Ей было от души жалко Петра. Как она привязалась к нему, она и сама не заметила. Она скучала, когда долго не видела его, делилась с ним всеми своими мыслями, но только сейчас, узнав, что над ним нависла беда, она сразу поняла, как он близок ей. Он уже был «свой», и, раз увидев это, она не закрывала на это глаза. Она придвинулась к нему:

— Обойдется, Петруня! Все скажи, легче будет.

Петр повеселел оттого, что Фроська так хорошо поняла его и так верно посоветовала ему то, что он сам хотел, да не решался сделать. В одиночку он никак не мог набраться духу, а рядом с Фроськой все показалось ему гораздо проще. У Евфросиньи было удивительное качество: для нее все беды и неприятности были «трын-трава» и стекали с нее, как с гуся вода. Она умела смеяться при любых обстоятельствах, а рядом с ней и другим неприятности и тяготы казались легче.
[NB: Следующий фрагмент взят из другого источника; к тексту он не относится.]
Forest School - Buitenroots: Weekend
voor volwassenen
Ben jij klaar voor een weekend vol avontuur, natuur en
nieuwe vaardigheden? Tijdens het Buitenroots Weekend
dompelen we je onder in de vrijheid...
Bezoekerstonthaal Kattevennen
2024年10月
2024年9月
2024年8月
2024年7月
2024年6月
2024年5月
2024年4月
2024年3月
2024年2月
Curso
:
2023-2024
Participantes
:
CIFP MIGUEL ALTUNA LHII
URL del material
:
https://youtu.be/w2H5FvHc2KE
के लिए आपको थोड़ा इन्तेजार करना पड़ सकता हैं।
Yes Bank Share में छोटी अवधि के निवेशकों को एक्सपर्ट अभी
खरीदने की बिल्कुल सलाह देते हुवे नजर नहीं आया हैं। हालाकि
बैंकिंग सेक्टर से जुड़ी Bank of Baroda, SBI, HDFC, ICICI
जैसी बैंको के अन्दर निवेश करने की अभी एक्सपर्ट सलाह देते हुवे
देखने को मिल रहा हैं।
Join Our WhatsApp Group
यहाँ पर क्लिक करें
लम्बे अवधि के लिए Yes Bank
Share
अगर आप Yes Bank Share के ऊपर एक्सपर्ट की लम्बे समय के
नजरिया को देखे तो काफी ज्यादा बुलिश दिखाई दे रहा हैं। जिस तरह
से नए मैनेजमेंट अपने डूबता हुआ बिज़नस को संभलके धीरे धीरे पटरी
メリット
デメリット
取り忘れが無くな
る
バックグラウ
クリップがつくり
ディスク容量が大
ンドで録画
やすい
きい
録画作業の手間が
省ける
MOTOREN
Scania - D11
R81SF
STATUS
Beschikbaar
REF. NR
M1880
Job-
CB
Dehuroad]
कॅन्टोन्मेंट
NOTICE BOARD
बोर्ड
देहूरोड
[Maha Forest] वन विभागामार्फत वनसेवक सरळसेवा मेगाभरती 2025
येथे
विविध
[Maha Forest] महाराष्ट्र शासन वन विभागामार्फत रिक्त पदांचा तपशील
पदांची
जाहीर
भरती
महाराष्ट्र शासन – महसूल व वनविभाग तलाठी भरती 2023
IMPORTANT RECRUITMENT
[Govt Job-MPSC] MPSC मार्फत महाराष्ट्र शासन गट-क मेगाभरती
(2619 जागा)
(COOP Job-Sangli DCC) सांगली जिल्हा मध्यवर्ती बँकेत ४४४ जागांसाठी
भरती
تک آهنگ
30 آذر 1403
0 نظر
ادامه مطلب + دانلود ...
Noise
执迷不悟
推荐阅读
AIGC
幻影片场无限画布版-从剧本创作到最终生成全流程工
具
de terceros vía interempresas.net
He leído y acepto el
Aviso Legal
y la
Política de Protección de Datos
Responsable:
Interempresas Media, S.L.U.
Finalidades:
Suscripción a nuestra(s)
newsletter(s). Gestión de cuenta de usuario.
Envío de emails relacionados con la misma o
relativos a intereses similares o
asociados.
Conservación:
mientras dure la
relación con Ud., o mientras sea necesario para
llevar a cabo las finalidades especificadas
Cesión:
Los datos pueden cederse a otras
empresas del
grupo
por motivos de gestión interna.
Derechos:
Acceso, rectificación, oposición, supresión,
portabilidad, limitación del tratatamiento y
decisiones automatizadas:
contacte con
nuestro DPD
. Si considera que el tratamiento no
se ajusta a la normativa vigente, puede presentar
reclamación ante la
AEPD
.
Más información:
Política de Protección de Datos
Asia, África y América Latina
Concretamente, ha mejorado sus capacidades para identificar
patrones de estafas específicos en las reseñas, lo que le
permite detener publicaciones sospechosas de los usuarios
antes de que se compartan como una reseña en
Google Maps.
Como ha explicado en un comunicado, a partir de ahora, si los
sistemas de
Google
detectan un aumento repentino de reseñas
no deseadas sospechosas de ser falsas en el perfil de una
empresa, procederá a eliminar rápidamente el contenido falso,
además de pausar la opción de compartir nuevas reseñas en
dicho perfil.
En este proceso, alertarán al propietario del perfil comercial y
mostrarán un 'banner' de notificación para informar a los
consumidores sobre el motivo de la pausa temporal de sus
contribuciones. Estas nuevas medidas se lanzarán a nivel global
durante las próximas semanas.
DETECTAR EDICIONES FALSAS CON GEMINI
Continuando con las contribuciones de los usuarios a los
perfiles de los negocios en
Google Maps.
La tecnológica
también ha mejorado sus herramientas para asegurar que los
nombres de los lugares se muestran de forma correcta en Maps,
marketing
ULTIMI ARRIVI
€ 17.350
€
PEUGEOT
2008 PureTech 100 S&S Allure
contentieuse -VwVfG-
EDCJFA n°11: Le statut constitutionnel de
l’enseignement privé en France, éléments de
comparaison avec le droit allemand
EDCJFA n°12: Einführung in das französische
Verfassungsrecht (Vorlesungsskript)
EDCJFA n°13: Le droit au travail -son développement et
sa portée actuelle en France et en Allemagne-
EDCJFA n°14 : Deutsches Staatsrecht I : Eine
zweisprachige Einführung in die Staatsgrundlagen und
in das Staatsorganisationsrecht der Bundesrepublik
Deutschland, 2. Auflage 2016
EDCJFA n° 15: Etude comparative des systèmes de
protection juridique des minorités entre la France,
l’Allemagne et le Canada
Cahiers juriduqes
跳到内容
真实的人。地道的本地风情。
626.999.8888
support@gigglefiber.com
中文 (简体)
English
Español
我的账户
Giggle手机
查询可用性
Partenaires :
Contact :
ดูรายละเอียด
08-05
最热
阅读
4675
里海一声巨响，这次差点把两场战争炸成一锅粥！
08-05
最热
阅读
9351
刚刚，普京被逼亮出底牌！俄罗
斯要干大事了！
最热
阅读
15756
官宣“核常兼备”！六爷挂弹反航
Оттого, что она приняла его беду как свою и сразу как о чем-то, само по себе разумеющемся, заговорила о продаже своих вещей для уплаты штрафа, он почувствовал благодарность к ней, и надежда взволновала его: «Любит — не любит? Пойдет за меня — не пойдет? Нет, не любит! Озорует, и все! И что это за девка, было б ей неладно! Ведь в ней и не разберешься никак!»

Долго они сидели рядом, обсуждая все подробности его признания.

А перед тем как идти домой, Петр набрался духу и выговорил те слова, которые он тоже давно мысленно повторял:

— Когда же мы с тобой поженимся-то, Фросюшка? Все одно ведь к этому придем, так чего тянуть?

Она посмотрела на него спокойным, суровым взглядом зрелой женщины:

— Ну что ж… Хоть к Новому году и поженимся.

И впервые после давнего вечера в предбаннике Петр обнял ее тугие плечи.